-- WORK TO COMPLETE --
Please print the entries below exactly, from the line with "nose: (153, 216)" through the line with "left ankle: (95, 490)", including both of those lines and leaving out all others.

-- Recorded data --
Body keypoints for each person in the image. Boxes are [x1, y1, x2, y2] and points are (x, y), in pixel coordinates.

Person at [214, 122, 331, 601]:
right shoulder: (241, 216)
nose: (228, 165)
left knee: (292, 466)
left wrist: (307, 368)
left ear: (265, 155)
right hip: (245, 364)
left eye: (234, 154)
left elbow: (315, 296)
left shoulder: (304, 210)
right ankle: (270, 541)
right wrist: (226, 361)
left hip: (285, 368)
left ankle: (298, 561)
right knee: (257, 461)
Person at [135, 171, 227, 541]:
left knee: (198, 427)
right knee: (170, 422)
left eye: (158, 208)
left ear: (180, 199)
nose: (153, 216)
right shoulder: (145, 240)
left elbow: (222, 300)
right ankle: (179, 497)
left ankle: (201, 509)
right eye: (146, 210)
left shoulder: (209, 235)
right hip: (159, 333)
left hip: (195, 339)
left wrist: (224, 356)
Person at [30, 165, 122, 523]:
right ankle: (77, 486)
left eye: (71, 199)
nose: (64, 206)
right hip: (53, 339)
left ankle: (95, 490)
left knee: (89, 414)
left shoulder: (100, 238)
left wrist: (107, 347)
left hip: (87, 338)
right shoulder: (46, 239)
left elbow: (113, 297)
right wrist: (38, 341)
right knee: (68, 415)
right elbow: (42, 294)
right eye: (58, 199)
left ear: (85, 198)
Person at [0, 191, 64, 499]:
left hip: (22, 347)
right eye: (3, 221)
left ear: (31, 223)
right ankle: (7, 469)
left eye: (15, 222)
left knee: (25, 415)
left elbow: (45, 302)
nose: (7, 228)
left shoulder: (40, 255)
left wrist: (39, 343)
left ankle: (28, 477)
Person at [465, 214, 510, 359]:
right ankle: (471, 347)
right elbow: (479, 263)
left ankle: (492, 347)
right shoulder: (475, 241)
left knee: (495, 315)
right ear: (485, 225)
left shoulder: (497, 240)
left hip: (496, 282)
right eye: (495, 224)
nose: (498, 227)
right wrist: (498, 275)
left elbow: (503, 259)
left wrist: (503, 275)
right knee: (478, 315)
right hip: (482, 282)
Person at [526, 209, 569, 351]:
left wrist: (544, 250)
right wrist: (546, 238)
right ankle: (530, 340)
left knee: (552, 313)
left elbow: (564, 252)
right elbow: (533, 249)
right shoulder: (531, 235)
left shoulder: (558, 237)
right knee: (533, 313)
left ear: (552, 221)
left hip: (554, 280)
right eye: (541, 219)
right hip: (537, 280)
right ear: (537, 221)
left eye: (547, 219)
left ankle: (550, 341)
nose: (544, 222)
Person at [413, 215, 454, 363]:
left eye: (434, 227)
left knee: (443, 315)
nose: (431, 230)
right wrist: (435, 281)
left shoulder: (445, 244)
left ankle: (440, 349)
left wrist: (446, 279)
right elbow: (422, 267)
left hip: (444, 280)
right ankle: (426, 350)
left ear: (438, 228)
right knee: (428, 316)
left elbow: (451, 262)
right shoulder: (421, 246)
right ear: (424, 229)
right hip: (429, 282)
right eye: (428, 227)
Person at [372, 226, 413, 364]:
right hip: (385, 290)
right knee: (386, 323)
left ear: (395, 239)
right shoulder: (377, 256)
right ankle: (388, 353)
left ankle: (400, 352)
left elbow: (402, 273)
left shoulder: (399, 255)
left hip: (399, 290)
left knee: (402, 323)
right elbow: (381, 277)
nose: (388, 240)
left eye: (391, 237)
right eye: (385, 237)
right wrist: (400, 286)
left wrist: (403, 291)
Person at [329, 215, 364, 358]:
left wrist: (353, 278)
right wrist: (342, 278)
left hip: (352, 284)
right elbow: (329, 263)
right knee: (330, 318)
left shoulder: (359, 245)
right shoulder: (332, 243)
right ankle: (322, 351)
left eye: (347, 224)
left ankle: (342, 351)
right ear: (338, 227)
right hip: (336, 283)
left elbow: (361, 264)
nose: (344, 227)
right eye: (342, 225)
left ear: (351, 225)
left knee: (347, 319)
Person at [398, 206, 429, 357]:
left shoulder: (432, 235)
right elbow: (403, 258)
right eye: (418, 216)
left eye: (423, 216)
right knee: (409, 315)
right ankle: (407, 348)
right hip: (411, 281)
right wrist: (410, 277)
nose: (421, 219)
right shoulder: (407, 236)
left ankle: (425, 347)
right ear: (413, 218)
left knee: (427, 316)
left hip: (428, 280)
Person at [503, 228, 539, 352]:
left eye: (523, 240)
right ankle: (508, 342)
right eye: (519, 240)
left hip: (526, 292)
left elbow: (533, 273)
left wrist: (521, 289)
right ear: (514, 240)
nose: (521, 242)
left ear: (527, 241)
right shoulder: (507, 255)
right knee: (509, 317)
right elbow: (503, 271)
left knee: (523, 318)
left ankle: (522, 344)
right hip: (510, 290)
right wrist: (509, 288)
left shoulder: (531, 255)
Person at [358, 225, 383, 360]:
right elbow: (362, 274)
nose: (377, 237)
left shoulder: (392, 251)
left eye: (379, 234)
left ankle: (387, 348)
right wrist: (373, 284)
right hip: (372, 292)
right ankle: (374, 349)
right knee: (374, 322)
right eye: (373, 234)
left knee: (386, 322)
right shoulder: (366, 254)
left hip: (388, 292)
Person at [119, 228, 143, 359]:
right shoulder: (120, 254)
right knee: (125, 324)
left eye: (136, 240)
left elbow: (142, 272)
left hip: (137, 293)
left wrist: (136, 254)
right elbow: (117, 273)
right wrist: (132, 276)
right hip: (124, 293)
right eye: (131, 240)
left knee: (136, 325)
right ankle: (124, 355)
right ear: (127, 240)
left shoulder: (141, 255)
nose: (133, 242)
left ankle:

-- RESPONSE TO THIS EXERCISE --
nose: (153, 216)
right shoulder: (145, 240)
left elbow: (222, 300)
right ankle: (179, 497)
left ankle: (201, 509)
right eye: (146, 210)
left shoulder: (209, 235)
right hip: (159, 333)
left hip: (195, 339)
left wrist: (224, 356)
Person at [30, 165, 122, 523]:
right ankle: (77, 486)
left eye: (71, 199)
nose: (64, 206)
right hip: (53, 339)
left ankle: (95, 490)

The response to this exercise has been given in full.